Memories of Kirsty
To Whom It May Concern:
It is the first anniversary of Kirsty’s death. The satin pillowslip is
damp with tears and its coldness makes my cheek tingle. I sit up in bed
and hug the duvet to my chest, thinking about a conversation we had last
summer.
We had been walking through the woods and decided to stop for a rest.
Kirsty sat on a tree stump and tilted her head up to talk to me. “I like
the smell of the pine needles,” she said. “You know, Anna, that I have
this scar on the crook of my arm.” She pushed up the sleeve of her
sweater and showed me her arm.
“I’ve noticed,” I said. It had always been there and I’d never
asked about it. Her voice had an imploring quality, as though she wanted
me to press her for more details about its origin. I said nothing.

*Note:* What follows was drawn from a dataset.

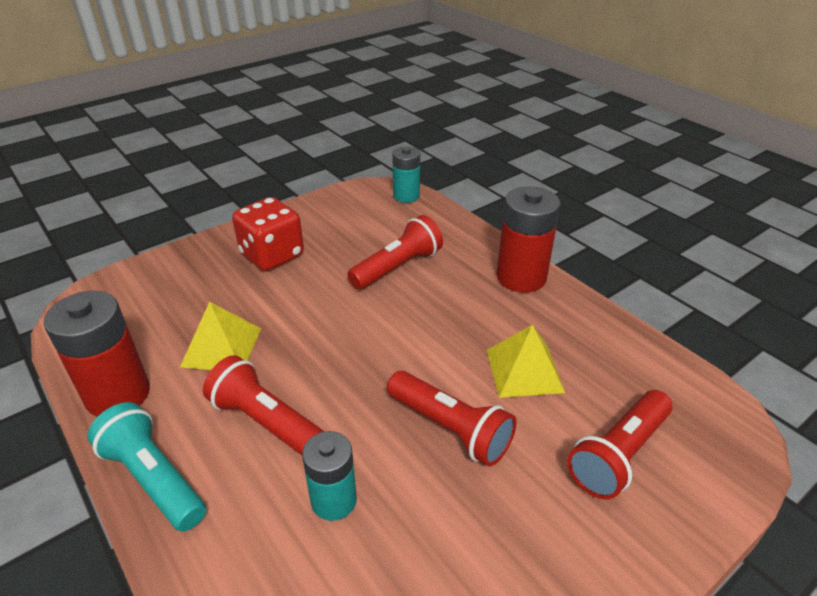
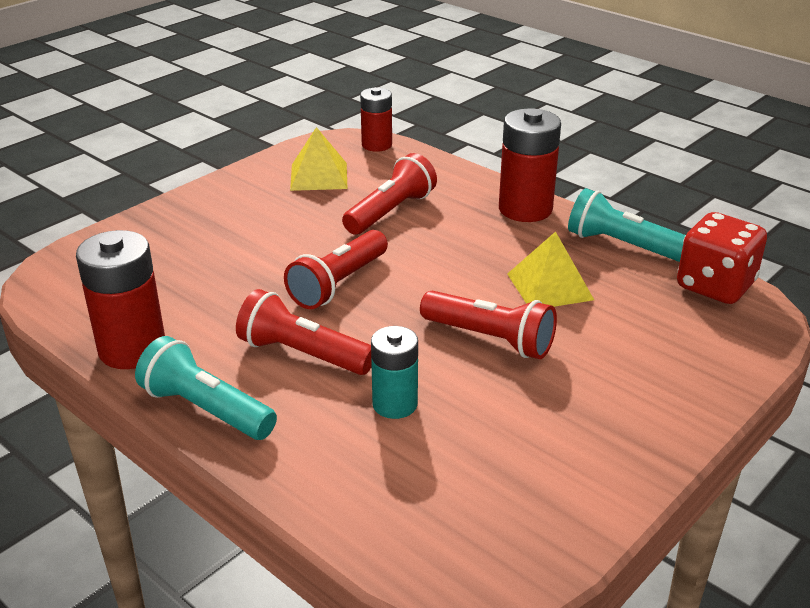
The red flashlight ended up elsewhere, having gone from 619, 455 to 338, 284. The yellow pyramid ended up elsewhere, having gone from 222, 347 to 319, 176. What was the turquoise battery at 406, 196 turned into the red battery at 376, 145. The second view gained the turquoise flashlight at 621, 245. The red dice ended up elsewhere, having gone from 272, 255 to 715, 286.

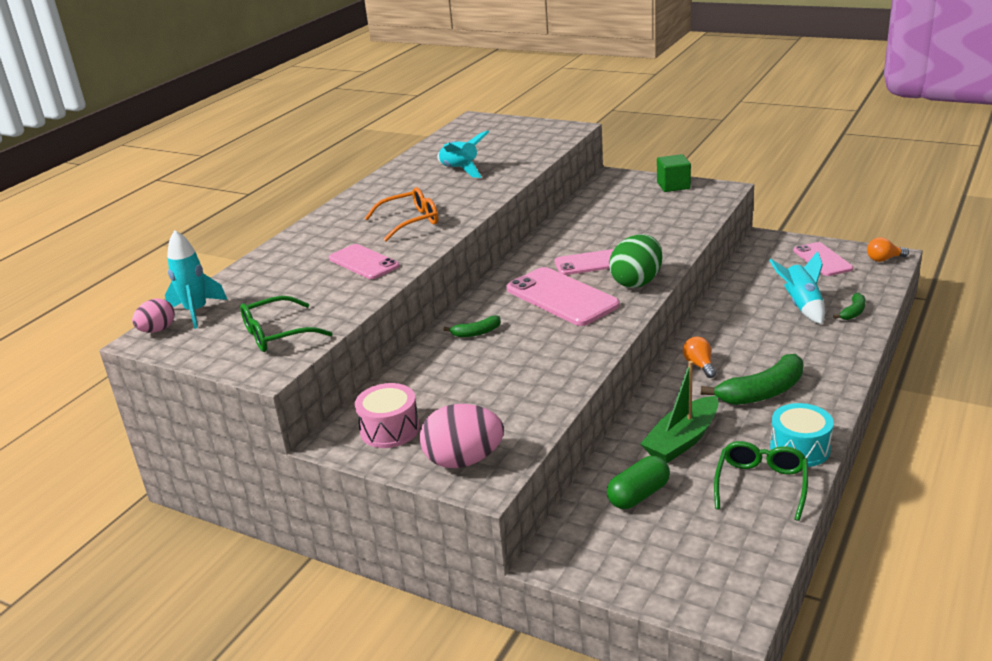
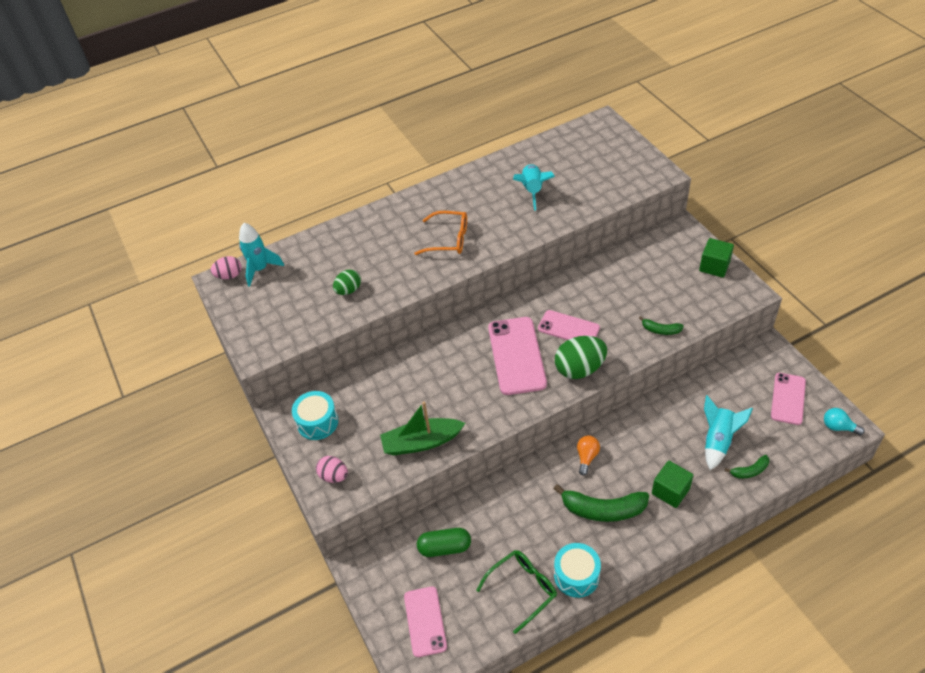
What was the pink drum at 390, 429 turned into the turquoise drum at 317, 422. The size of the pink egg at 464, 460 changed by a factor of 0.59. The second view gained the green egg at 348, 290. The green boat ended up elsewhere, having gone from 682, 440 to 421, 442. The pink phone ended up elsewhere, having gone from 363, 262 to 425, 621. The green banana ended up elsewhere, having gone from 476, 333 to 660, 330. The second view gained the green cube at 670, 491. What was the orange light bulb at 883, 259 turned into the turquoise light bulb at 838, 427. The second view lost the green glasses at 277, 334.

“Needles are quite sharp,” she said.
We’d been together for six months at that time. It was the longest I’d
been in a relationship and I loved her very much. We had met on an evening
course, beginners’ Russian, and started meeting outside of classes to do
our homework together. Kirsty was a talented linguist and she
instinctively understood the syntax and grammar of Russian. She was
peculiarly intelligent, although her reckless pride often inhibited her
achievements. She had been partially responsible for the distribution of
seditious pamphlets at university: the tutors offered her the opportunity
to confess but she was too stubborn: she got expelled without graduating.
I didn’t know her then, but I guess she was still young enough to
believe in dreams, to believe that her personal ideals could be realized.
And she kept learning more languages.
By contrast I’m very much the autodidact. I left school at sixteen a
confused, quiet schoolgirl. There were issues in my life more significant
than education and I’d almost like to envy those who can pass from
school to college to university unhindered by life. I say I’d like to,
but I don’t think I’m truly capable of envy; it always seems a very
privileged emotion, restricted to those who already have a lot and decide
they want more. So I never envied Kirsty, even when I felt her refusal to
stand down on an issue was privileged arrogance.
I say that I was confused. I suppose I’m the type of person who needs to
be with someone to feel content, and at that time I’d spent most of my
life alone. It was Fate, I believed, that had brought Kirsty and myself
together: it wasn’t to be Fate’s final say on the matter.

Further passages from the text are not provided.